Let's see an example of using those options to debug a simple ping command (ansible all -i test01.fale.io, -m ping):
- The -v option provides the default output:
Using /etc/ansible/ansible.cfg as config file
test01.fale.io | SUCCESS => {
"changed": false,
"ping": "pong"
}
- The -vv option adds a little more information about the Ansible environment and the handlers:
ansible 2.7.2
config file = /etc/ansible/ansible.cfg
configured module search path = [u'/home/fale/.ansible/plugins/modules', u'/usr/share/ansible/plugins/modules']
ansible python module location = /usr/lib/python2.7/site-packages/ansible
executable location = /bin/ansible
python version = 2.7.15 (default, Oct 15 2018, 15:24:06) [GCC 8.1.1 20180712 (Red Hat 8.1.1-5)]

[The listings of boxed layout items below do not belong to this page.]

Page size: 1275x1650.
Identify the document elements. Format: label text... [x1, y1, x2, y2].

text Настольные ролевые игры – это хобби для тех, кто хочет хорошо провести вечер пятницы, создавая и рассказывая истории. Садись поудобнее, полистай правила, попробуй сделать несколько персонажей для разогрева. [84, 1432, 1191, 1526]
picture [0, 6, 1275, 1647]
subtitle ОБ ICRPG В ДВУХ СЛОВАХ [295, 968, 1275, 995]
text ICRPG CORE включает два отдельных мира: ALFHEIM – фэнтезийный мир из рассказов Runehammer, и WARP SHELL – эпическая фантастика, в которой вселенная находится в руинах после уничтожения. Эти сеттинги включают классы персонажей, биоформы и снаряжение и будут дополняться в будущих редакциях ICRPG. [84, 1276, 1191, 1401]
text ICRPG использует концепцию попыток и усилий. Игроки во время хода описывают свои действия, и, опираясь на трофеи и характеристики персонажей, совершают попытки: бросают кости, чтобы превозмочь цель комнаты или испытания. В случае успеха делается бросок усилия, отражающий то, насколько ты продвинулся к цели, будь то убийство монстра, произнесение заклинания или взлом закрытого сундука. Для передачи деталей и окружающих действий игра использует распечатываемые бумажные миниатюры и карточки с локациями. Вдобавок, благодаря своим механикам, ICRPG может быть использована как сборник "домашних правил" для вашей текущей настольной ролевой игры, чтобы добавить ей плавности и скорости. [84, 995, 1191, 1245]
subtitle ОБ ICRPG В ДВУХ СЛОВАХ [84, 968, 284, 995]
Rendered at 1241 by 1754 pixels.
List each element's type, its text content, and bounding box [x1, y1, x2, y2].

Using /etc/ansible/ansible.cfg as config file
META: ran handlers
test01.fale.io | SUCCESS => {
"changed": false,
"ping": "pong"
}
META: ran handlers
META: ran handlers
- The -vvv option adds a lot more information. For instance, it shows the ssh command that Ansible uses to create a temporary file on the remote host and run the script remotely. Full script is available on GitHub.
ansible 2.7.2
config file = /etc/ansible/ansible.cfg
configured module search path = [u'/home/fale/.ansible/plugins/modules', u'/usr/share/ansible/plugins/modules']
ansible python module location = /usr/lib/python2.7/site-packages/ansible
executable location = /bin/ansible
python version = 2.7.15 (default, Oct 15 2018, 15:24:06) [GCC 8.1.1 20180712 (Red Hat 8.1.1-5)]
Using /etc/ansible/ansible.cfg as config file
Parsed test01.fale.io, inventory source with host_list plugin
META: ran handlers
<test01.fale.io> ESTABLISH SSH CONNECTION FOR USER: None
<test01.fale.io> SSH: EXEC ssh -C -o ControlMaster=auto -o
...
Now we understood what is happening when you run the playbook, with the verbose -vvv option.